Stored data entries

BEGIN

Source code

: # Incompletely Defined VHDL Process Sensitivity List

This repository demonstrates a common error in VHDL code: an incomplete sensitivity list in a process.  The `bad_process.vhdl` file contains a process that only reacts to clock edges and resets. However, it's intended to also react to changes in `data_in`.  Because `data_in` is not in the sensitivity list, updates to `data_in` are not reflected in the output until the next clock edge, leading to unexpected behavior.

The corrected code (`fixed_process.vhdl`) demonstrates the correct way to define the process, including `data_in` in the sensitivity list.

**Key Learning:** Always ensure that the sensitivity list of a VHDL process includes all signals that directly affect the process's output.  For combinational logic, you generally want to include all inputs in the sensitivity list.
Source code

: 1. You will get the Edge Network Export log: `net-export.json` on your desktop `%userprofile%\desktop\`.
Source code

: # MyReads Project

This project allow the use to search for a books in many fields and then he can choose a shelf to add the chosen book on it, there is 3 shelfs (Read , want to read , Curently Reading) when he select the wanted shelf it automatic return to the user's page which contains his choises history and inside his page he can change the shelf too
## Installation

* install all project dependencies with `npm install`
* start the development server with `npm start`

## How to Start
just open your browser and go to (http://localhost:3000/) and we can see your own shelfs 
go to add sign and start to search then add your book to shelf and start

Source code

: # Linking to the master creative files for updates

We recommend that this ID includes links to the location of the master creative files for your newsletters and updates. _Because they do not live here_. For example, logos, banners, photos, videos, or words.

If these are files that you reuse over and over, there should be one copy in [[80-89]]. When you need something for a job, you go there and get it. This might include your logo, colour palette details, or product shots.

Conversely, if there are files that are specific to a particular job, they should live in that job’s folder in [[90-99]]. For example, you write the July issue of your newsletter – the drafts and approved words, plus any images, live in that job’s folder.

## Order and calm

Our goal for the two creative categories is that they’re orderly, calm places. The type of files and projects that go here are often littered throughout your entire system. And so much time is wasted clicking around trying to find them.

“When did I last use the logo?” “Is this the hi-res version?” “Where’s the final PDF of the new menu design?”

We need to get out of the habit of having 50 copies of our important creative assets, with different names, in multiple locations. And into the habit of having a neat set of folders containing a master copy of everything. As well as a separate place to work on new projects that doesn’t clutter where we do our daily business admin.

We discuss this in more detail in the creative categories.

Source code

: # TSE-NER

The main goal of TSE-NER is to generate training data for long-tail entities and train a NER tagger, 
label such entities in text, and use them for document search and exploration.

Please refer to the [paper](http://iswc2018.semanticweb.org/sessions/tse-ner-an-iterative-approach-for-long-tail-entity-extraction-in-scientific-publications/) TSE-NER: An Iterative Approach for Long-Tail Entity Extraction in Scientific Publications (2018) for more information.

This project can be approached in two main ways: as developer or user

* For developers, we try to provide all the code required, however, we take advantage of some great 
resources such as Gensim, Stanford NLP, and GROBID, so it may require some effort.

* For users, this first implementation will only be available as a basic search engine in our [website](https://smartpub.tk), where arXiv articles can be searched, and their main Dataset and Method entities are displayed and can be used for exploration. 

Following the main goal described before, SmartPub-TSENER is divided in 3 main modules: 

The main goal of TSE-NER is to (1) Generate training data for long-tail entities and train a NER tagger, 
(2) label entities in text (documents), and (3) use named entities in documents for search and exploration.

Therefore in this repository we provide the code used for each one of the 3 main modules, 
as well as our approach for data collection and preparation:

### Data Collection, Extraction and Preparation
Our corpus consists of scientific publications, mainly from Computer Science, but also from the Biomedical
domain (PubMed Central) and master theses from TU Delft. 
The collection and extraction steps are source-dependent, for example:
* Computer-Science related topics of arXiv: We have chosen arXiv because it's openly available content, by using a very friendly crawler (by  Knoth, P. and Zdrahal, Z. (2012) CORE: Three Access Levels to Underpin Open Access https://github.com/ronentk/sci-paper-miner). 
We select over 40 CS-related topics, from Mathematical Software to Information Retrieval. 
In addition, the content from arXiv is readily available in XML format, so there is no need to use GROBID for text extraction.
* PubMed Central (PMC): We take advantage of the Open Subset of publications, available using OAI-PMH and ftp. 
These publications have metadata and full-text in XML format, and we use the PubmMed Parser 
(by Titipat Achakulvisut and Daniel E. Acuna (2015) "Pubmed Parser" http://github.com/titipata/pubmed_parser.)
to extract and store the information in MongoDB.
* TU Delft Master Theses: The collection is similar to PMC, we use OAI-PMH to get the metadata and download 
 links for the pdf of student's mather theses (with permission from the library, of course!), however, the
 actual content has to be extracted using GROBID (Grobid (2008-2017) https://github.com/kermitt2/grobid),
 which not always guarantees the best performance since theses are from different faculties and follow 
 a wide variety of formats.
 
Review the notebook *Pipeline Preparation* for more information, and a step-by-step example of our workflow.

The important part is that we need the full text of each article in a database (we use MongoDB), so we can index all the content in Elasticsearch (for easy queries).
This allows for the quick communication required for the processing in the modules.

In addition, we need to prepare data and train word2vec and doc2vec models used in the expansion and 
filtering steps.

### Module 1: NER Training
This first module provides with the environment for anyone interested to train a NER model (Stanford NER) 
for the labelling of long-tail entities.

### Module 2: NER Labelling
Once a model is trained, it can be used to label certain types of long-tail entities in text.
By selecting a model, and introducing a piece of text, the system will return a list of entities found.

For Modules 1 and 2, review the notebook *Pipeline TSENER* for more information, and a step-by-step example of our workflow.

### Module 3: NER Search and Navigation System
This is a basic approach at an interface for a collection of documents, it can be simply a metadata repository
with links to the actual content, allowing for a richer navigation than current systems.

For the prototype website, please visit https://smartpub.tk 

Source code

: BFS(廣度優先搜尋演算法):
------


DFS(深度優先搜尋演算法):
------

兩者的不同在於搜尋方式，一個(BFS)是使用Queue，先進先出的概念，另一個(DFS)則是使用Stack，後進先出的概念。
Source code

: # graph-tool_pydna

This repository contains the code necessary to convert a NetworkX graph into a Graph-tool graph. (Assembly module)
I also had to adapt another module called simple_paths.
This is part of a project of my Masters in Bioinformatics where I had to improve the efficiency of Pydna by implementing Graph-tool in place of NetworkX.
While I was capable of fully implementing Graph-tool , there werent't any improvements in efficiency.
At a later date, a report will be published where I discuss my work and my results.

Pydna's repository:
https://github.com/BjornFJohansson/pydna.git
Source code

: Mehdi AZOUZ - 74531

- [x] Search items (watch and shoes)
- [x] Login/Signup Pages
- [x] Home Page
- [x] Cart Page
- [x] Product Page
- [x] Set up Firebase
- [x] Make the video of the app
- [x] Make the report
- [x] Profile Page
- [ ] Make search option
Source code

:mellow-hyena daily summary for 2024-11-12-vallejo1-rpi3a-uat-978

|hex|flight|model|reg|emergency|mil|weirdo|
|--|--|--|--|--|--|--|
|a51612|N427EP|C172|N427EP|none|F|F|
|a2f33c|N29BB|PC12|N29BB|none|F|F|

END

▸ Exercise
Starting with the line with "a wide variety of formats." above and going on through the line with "By selecting a", transcribe every line exactly, both ends included, and add nothing.

▸ Output of the exercise
 a wide variety of formats.
 
Review the notebook *Pipeline Preparation* for more information, and a step-by-step example of our workflow.

The important part is that we need the full text of each article in a database (we use MongoDB), so we can index all the content in Elasticsearch (for easy queries).
This allows for the quick communication required for the processing in the modules.

In addition, we need to prepare data and train word2vec and doc2vec models used in the expansion and 
filtering steps.

### Module 1: NER Training
This first module provides with the environment for anyone interested to train a NER model (Stanford NER) 
for the labelling of long-tail entities.

### Module 2: NER Labelling
Once a model is trained, it can be used to label certain types of long-tail entities in text.
By selecting a model, and introducing a piece of text, the system will return a list of entities found.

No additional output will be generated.